**Exercise materials:**
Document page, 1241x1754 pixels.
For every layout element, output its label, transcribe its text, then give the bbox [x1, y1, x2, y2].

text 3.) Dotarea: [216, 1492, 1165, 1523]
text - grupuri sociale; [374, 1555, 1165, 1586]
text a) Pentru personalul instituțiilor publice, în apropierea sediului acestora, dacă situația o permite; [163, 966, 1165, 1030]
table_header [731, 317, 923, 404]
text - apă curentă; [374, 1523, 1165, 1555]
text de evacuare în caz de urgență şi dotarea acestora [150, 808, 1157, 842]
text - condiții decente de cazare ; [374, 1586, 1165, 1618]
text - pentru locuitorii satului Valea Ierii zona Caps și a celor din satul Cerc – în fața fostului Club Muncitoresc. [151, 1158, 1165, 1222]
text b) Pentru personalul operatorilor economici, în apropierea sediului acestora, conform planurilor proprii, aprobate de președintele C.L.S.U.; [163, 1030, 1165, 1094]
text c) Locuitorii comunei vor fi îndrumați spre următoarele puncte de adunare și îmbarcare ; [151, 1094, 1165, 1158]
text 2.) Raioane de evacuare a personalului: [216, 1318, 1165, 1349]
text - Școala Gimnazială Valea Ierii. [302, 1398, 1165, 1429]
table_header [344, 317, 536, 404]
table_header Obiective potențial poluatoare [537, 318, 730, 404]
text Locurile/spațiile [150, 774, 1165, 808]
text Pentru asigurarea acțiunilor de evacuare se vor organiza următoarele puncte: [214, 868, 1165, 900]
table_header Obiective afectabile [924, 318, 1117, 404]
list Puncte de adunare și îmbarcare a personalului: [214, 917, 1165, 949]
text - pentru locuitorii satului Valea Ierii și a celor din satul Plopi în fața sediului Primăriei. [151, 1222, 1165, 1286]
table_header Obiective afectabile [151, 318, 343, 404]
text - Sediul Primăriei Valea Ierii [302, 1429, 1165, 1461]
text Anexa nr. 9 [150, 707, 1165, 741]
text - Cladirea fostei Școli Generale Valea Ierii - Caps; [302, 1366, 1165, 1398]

--

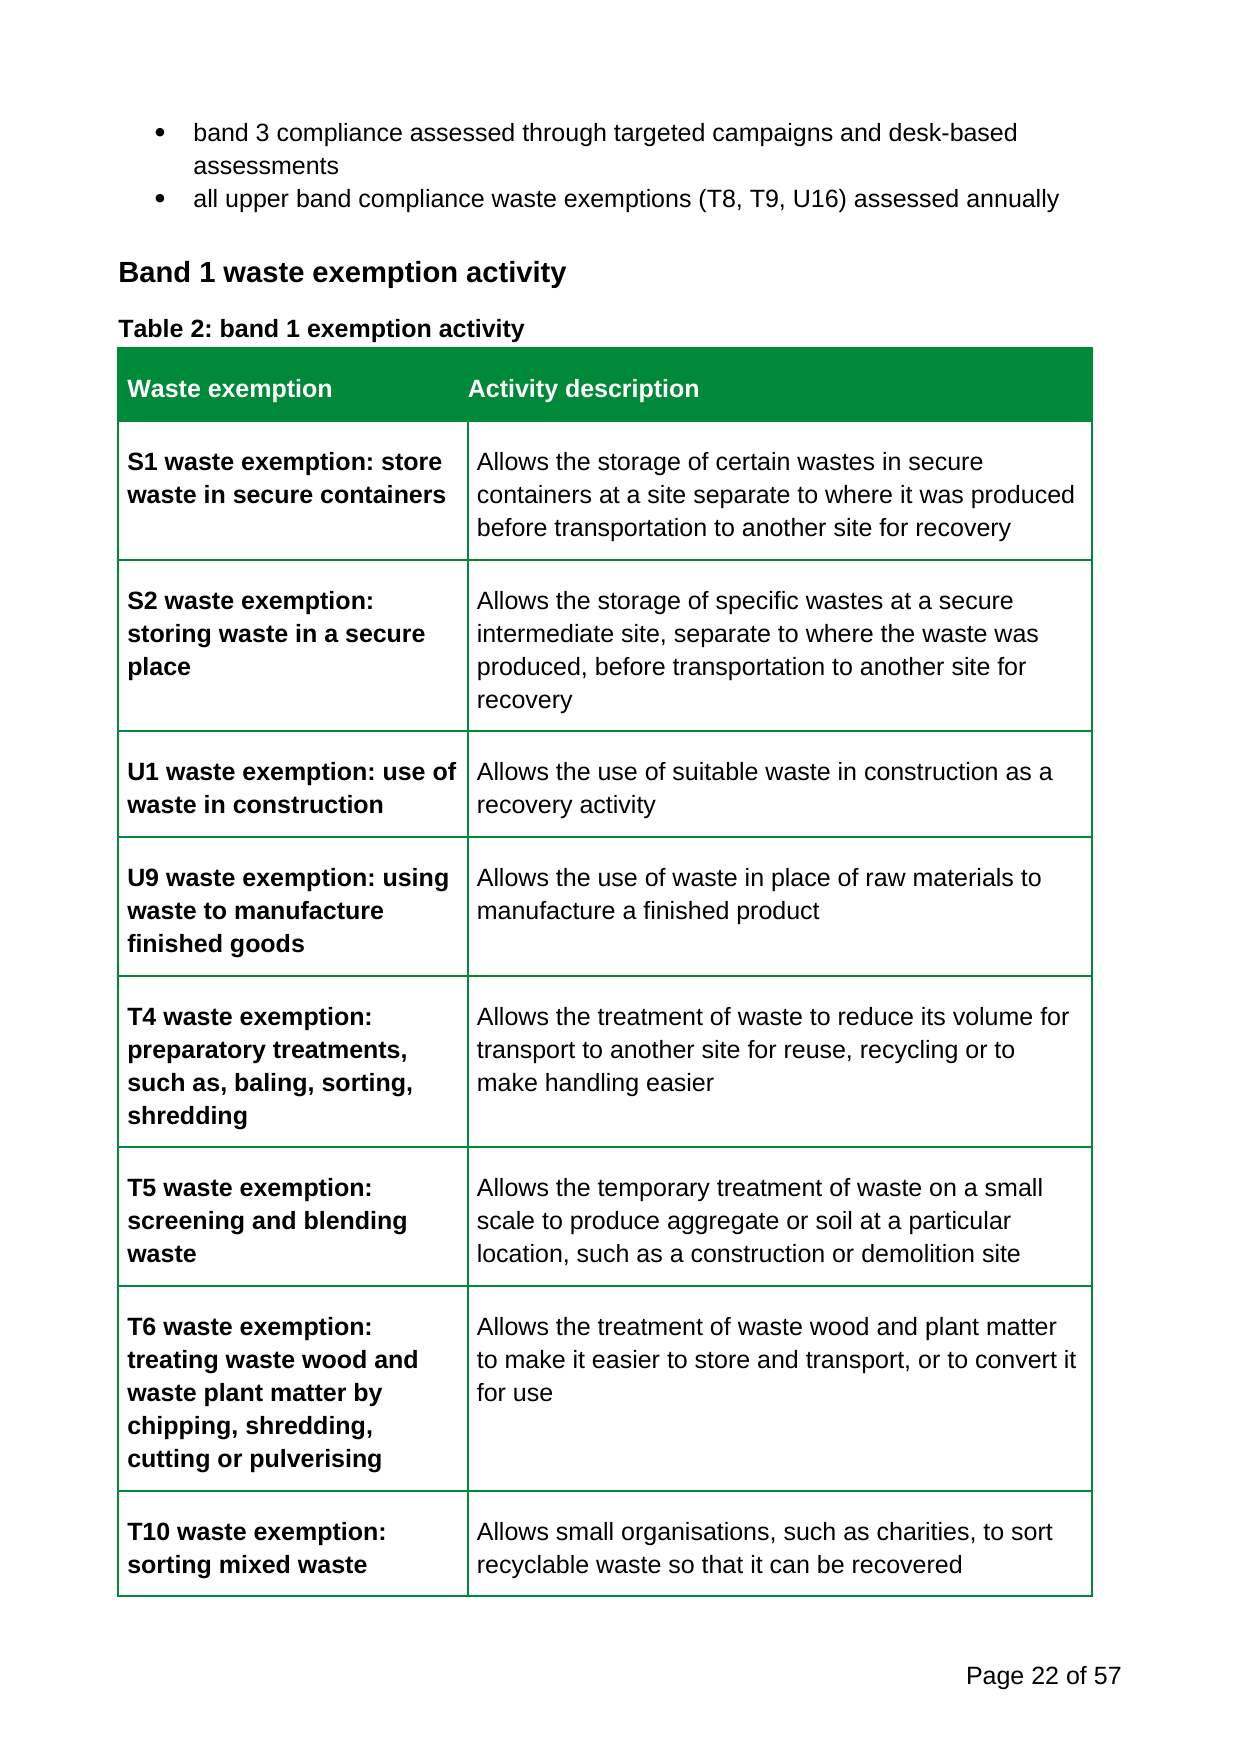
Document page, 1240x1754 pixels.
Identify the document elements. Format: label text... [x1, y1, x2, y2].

**What you are asked to do:** Please recast the lines above as a Markdown table with the columns Number and Line, beginning at the line that contains "Document page, 1241x1754 pixels." and stopping after the line that contains "text - grupuri". Leave out blank lines.

**Expected answer:**
| Number | Line |
|---|---|
| 1 | Document page, 1241x1754 pixels. |
| 2 | For every layout element, output its label, transcribe its text, then give the bbox [x1, y1, x2, y2]. |
| 3 | text 3.) Dotarea: [216, 1492, 1165, 1523] |
| 4 | text - grupuri sociale; [374, 1555, 1165, 1586] |